_Quelle:_
┏━━

Gegen diesen Bescheid hat der Kläger Klage zum Sozialgericht (SG) Augsburg erhoben und beantragt, die Beklagte zu verpflichten, das Ereignis vom 26.10.1999 als Arbeitsunfall anzuerkennen. Er hat vorgetragen, der vier Tage zurückliegende Cannabiskonsum habe nicht zu einer Beeinträchtigung der Fahrtüchtigkeit geführt. Er sei bei Fahrtantritt durchaus fahrtüchtig gewesen wie sein Arbeitskollege K. , den er nach Hause gefahren habe, bezeugen könne. Wegen eines auf der Fahrbahn stehenden Rehs sei ein Ausweichmanöver erforderlich gewesen. Bei gleicher Sachlage wäre auch ein nüchterner Verkehrsteilnehmer verunglückt.

┗━━

_Ausgangsdaten:_
┏━━

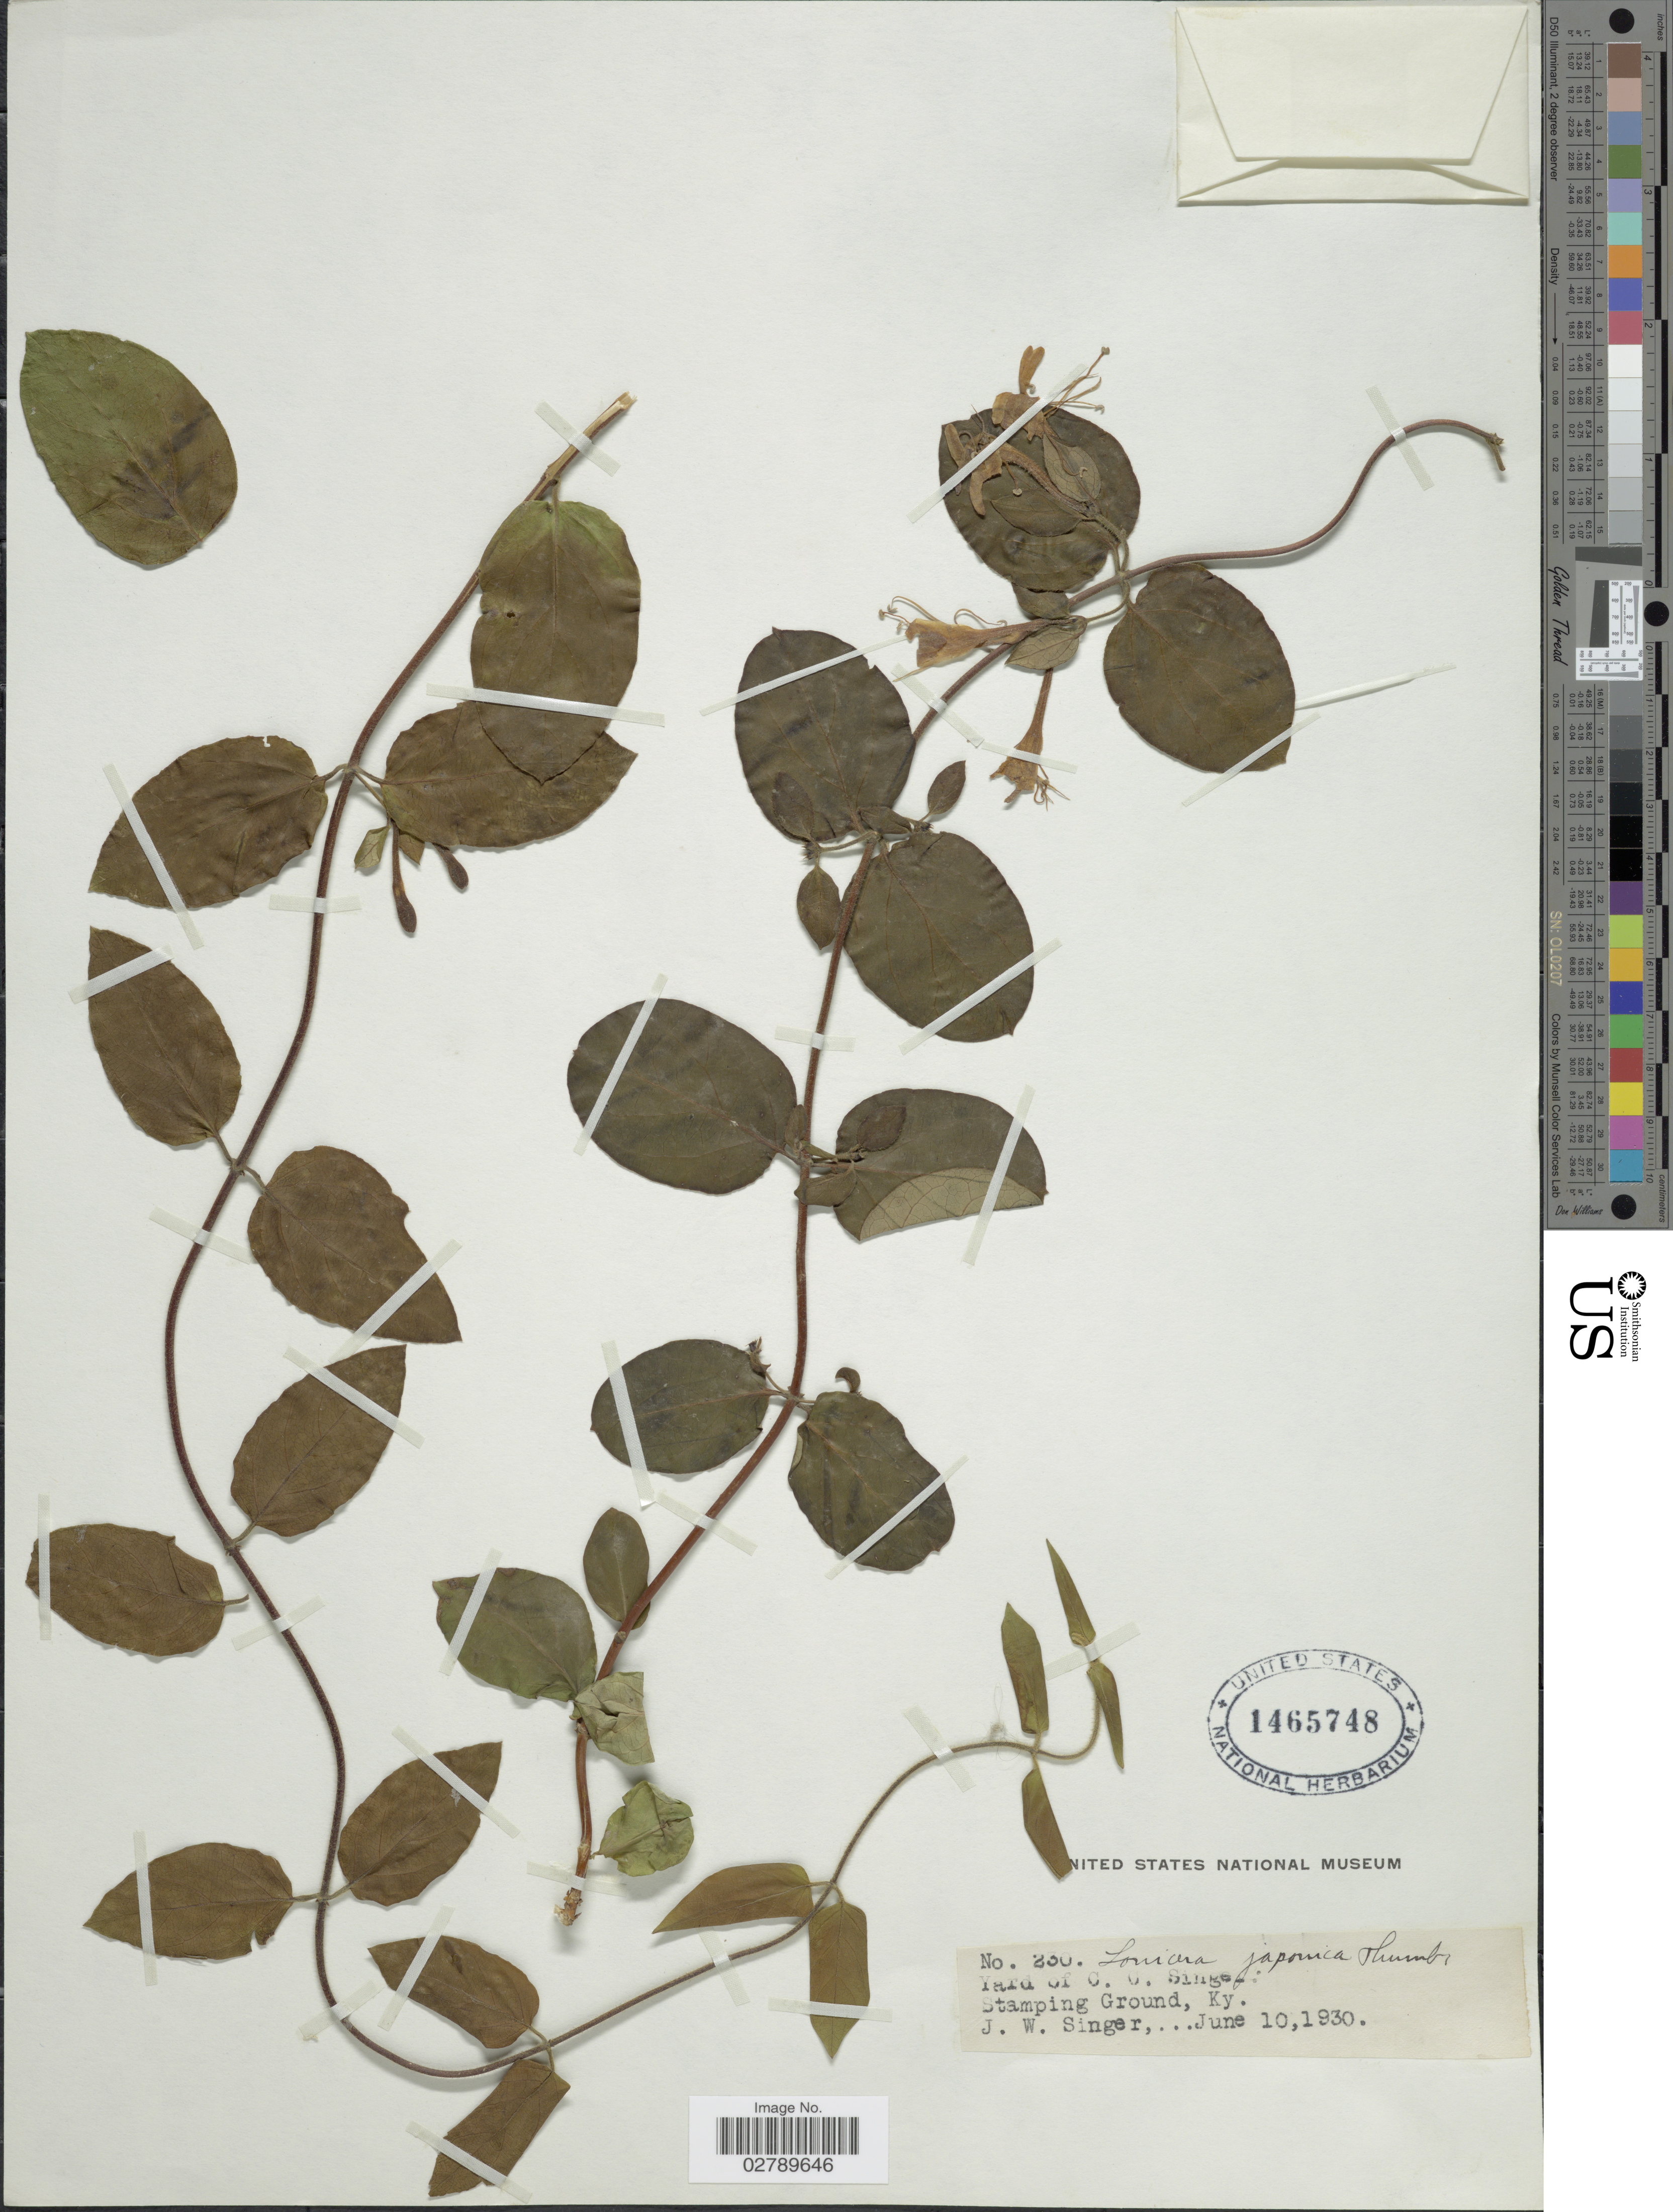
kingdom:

┗━━

_Aufgaben:_
[1] Welches Tier stand laut der Quelle zum Arbeitsunfall auf der Fahrbahn?
[2] Setzen Sie die Quelle zum Arbeitsunfall im Anschluss an ihren letzten Satz fort.
Die Zeilen werden für die Bearbeitung nicht benötigt.

_Ergebnisse:_
[1] Ein Reh.

[2]
Das SG hat die Akten der Staatsanwaltschaft E. sowie das Notarzteinsatzprotokoll beigezogen und den Zeugen M. J. , der den Unfallverletzten aufgefunden hatte, am 21.04. 2002 schriftlich gehört.
Mit Urteil vom 16.12.2002 hat das SG - dem Antrag der Beklagten entsprechend - die Klage abgewiesen. Die Fahruntüchtigket infolge der Kombinationswirkung von Alkohol und Betäubungsmitteln sei die rechtlich allein wesentliche Ursache für den Unfall gewesen. Für ein durch ein Reh verursachtes Ausweichmanöver gebe ...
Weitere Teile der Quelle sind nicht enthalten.